(Stored entries)
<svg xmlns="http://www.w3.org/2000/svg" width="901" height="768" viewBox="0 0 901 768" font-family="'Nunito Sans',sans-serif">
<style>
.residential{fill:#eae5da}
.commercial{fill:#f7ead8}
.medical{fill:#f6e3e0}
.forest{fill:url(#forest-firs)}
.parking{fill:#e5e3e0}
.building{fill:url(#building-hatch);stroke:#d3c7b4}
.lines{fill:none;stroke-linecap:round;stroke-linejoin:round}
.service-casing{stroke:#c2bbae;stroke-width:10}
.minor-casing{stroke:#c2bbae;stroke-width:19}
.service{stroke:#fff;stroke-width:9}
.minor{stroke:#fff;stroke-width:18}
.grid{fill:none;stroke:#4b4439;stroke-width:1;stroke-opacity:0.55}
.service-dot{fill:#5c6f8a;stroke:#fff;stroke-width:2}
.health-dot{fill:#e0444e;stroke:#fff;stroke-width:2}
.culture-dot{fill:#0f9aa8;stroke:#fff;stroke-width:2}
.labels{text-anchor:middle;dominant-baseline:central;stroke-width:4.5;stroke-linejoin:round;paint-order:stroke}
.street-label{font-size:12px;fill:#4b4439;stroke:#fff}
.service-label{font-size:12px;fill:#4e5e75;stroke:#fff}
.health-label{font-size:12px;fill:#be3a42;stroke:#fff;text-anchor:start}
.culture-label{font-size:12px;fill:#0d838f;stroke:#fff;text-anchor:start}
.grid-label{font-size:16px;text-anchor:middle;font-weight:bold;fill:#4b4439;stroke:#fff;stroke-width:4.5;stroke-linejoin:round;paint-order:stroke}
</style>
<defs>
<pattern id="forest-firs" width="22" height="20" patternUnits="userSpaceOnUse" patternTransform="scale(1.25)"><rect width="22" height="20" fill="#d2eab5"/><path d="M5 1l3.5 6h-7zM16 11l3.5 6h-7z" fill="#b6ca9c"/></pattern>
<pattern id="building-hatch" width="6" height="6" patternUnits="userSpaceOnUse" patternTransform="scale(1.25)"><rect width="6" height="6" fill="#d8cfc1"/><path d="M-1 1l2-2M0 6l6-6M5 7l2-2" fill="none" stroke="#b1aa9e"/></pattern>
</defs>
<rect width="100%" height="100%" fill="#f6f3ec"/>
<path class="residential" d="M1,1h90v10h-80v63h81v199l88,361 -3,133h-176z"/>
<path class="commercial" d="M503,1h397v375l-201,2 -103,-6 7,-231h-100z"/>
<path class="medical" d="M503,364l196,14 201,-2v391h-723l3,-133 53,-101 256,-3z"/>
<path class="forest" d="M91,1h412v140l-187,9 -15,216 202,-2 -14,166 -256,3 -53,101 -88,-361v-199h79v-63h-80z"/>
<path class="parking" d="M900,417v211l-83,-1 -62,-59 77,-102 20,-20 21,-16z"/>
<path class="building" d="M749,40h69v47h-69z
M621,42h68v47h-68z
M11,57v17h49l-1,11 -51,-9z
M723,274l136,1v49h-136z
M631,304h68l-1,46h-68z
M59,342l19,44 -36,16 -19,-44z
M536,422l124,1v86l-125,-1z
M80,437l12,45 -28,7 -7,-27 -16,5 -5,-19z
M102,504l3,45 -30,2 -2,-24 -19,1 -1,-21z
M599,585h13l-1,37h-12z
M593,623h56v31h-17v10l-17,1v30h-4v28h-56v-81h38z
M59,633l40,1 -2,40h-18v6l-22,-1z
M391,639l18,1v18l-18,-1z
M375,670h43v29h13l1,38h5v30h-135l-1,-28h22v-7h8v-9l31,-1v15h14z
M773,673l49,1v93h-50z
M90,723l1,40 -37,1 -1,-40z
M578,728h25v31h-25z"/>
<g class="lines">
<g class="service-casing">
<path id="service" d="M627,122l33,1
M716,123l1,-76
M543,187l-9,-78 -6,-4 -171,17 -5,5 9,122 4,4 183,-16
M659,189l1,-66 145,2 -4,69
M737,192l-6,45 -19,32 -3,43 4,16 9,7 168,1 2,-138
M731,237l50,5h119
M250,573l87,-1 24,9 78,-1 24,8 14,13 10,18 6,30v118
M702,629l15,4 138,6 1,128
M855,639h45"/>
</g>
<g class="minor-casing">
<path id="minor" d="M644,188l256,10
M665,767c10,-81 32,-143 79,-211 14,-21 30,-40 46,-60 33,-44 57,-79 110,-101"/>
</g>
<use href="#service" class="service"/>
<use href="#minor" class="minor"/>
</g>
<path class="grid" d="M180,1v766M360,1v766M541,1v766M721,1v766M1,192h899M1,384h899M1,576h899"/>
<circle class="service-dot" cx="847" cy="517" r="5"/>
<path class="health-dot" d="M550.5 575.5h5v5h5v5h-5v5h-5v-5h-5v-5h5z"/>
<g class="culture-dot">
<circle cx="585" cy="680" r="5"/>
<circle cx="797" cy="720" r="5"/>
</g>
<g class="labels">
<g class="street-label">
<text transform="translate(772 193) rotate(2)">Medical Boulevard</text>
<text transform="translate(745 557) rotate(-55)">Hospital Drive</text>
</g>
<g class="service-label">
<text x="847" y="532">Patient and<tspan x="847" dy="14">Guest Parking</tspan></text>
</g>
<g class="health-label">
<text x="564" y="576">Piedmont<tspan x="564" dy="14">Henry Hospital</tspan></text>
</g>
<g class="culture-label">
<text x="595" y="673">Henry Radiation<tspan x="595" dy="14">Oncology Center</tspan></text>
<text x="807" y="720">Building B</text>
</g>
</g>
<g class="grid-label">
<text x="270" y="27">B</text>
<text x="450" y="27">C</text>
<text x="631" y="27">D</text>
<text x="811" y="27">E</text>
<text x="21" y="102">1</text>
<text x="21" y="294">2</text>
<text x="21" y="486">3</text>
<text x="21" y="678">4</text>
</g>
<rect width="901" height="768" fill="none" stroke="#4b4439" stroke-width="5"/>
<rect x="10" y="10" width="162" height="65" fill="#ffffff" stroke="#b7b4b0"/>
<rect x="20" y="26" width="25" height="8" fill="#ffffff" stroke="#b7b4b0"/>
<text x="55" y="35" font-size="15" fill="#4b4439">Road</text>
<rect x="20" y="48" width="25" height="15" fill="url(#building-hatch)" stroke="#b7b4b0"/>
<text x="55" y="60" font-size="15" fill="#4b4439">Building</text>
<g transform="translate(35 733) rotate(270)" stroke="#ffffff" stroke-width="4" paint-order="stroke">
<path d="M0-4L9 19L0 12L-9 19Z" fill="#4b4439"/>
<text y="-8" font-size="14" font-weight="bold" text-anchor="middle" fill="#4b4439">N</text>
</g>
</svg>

---

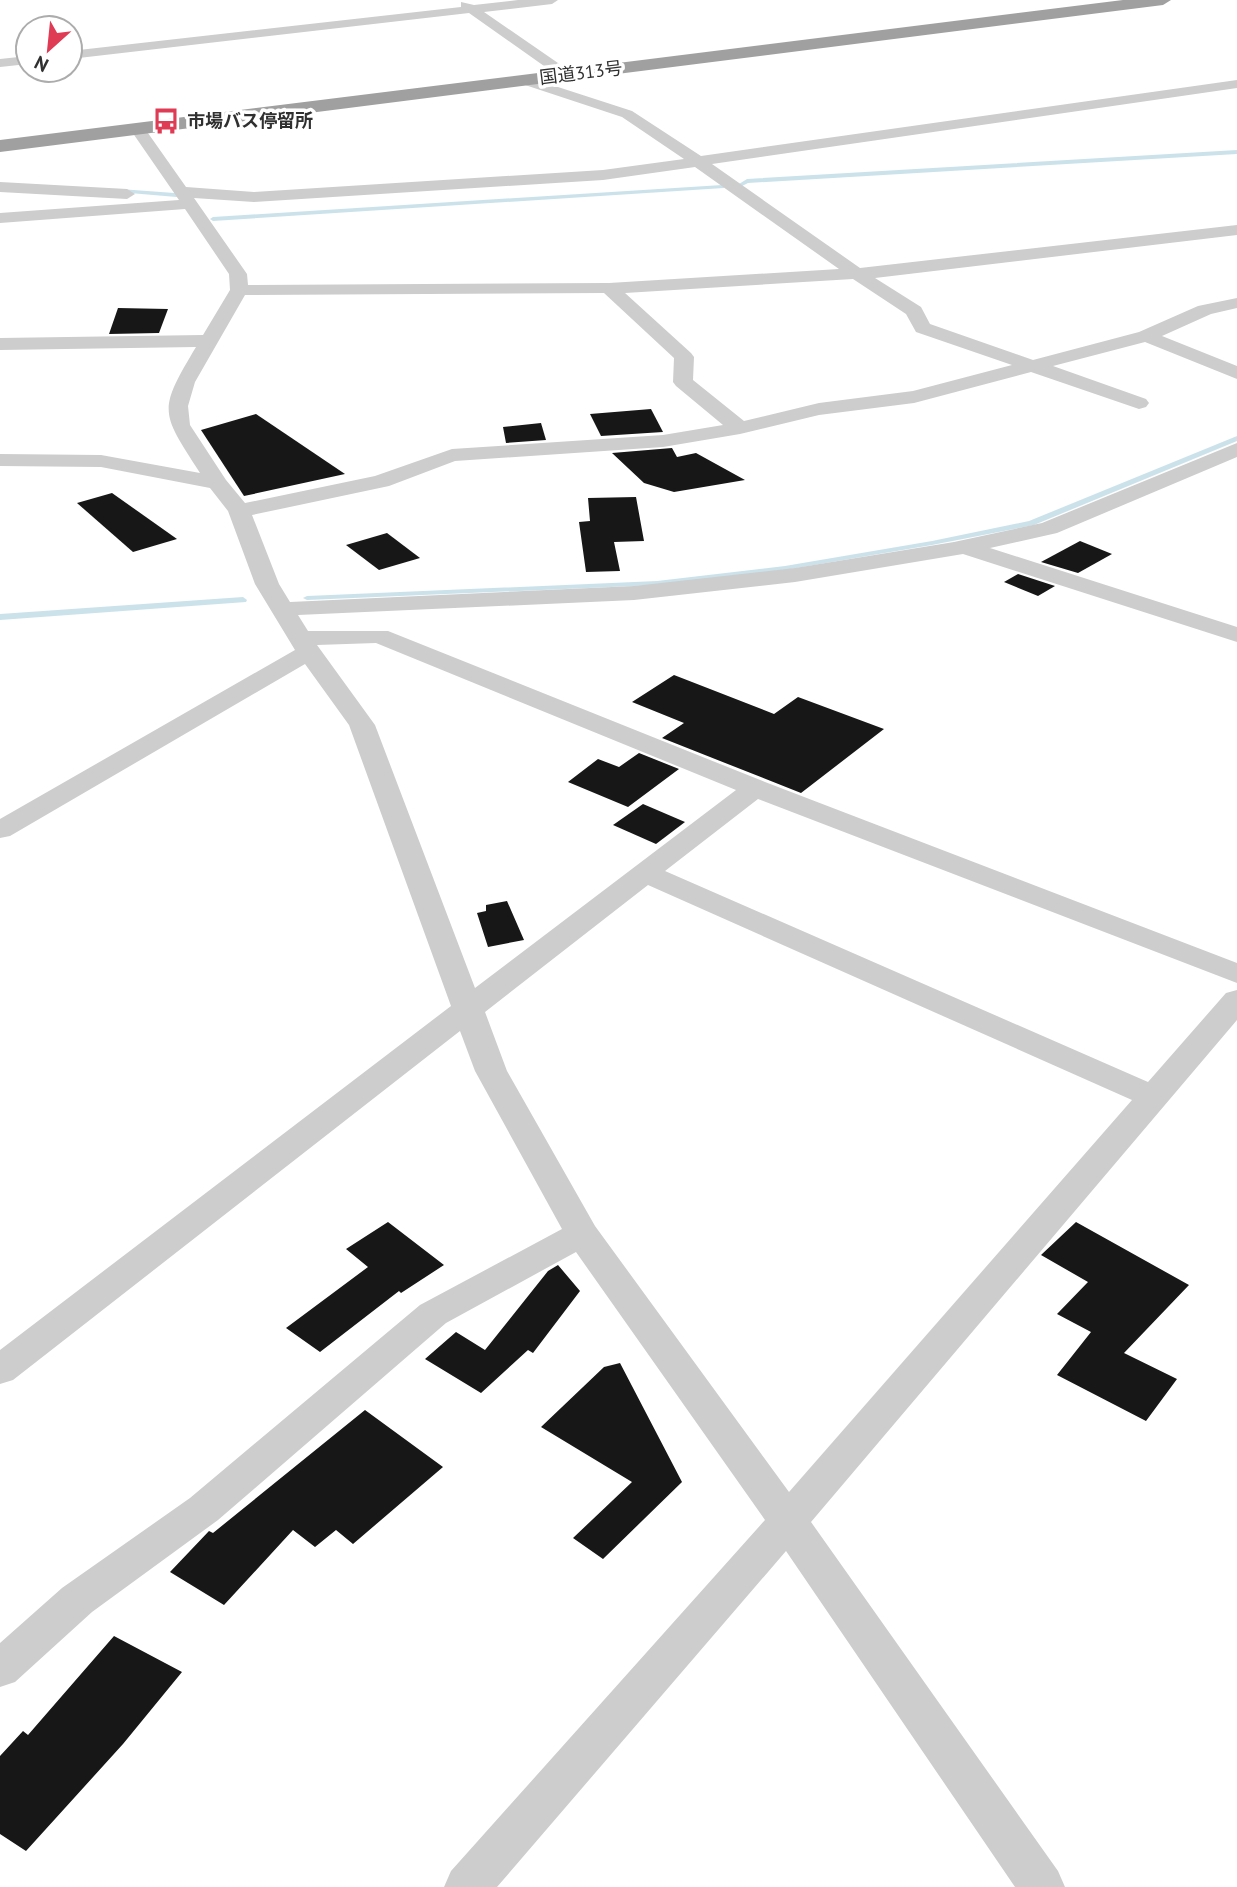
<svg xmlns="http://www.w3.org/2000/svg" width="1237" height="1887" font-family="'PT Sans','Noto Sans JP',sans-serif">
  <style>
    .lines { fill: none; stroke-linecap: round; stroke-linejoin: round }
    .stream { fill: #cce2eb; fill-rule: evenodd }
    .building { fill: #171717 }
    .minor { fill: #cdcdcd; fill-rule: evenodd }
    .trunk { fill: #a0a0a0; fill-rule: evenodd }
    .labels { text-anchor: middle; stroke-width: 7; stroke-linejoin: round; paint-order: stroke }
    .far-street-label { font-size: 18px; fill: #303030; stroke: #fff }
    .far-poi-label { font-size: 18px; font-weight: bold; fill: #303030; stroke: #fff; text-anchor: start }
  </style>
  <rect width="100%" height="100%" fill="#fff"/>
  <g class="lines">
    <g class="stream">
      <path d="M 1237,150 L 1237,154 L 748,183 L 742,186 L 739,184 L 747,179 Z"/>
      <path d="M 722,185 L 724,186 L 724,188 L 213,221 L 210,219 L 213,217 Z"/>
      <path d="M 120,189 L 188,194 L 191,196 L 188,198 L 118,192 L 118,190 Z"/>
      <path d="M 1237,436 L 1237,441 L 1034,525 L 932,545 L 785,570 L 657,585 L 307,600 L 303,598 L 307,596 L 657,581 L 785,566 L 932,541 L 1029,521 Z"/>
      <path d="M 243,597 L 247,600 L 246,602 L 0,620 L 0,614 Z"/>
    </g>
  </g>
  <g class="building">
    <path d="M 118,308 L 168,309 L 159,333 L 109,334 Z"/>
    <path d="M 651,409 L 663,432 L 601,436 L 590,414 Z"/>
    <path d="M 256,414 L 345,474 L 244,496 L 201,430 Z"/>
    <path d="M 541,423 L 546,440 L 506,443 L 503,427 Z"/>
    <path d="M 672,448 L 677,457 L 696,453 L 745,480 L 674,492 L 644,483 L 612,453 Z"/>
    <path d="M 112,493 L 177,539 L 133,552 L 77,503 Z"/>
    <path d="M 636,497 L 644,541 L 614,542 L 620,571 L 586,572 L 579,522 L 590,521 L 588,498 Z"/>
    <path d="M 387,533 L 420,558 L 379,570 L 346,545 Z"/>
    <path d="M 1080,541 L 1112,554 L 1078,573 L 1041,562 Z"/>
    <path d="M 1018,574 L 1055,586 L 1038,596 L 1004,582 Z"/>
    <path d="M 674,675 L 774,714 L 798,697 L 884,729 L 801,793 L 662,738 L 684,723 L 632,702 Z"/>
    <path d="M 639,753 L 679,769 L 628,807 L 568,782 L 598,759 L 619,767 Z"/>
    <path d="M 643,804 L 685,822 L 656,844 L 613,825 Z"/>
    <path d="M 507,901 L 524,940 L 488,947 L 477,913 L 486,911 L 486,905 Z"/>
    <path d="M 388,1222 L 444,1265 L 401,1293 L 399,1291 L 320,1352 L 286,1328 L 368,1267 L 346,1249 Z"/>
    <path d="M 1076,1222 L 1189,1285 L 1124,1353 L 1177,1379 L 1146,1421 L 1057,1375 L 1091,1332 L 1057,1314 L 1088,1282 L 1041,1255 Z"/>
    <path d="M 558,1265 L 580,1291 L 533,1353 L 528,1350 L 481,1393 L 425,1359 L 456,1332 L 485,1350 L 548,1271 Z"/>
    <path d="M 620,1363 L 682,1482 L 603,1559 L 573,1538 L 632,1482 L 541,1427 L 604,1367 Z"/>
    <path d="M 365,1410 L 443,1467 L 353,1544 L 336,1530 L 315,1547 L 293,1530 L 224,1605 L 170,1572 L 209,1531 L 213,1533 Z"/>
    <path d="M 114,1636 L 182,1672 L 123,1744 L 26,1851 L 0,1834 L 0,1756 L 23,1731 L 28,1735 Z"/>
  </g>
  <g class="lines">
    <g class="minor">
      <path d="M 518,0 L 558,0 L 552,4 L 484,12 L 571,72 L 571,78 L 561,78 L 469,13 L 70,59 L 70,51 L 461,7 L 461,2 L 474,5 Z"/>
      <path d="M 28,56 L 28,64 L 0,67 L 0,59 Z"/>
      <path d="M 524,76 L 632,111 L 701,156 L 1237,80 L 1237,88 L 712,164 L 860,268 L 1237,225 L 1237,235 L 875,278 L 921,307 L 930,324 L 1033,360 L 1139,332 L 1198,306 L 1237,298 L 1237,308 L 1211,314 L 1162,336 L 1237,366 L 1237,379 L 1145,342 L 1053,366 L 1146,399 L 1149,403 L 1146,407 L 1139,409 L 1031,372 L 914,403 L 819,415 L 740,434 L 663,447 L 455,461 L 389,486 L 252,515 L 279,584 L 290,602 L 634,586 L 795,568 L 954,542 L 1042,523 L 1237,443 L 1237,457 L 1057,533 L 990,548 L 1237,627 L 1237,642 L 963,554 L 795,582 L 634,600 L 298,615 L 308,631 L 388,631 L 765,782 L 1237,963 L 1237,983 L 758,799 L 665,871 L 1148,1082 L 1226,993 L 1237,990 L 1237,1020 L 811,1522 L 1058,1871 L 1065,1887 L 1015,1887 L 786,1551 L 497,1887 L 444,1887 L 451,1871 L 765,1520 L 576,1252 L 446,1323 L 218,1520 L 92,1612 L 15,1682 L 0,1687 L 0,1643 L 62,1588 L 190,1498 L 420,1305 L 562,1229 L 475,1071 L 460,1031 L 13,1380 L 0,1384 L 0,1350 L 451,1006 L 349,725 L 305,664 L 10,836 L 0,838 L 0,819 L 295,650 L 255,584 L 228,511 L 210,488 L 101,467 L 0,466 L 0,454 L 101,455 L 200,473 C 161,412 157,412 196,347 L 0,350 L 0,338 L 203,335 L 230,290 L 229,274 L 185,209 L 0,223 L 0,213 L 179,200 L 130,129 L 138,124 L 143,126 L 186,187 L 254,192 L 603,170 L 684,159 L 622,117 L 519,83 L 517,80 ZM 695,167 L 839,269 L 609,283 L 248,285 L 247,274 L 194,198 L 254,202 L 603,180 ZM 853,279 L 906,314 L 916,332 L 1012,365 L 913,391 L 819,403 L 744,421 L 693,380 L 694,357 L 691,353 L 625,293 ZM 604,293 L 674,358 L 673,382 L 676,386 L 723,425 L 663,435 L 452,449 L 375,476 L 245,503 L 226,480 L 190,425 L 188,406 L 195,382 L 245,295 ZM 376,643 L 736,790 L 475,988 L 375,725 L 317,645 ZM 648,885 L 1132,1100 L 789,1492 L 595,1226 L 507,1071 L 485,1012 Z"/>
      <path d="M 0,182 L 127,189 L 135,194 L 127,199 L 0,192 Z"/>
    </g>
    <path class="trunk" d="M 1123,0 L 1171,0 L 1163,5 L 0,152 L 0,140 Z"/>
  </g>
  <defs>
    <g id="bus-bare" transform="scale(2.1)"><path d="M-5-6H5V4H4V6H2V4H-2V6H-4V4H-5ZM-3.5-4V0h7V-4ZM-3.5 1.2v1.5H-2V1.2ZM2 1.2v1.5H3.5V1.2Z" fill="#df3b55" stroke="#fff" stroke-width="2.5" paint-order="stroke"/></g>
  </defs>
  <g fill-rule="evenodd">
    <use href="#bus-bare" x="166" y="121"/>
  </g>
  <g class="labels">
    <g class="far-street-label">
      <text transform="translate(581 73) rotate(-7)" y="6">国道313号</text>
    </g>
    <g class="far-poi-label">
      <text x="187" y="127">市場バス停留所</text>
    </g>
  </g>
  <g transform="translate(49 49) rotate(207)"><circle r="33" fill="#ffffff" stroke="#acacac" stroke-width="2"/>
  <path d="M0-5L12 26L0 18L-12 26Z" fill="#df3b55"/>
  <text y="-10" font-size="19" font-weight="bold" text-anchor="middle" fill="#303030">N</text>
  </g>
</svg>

What needs to be done: Filter the records above and copy every line that contains the word "lines".

Exercise solution:
.lines{fill:none;stroke-linecap:round;stroke-linejoin:round}
<g class="lines">
    .lines { fill: none; stroke-linecap: round; stroke-linejoin: round }
  <g class="lines">
  <g class="lines">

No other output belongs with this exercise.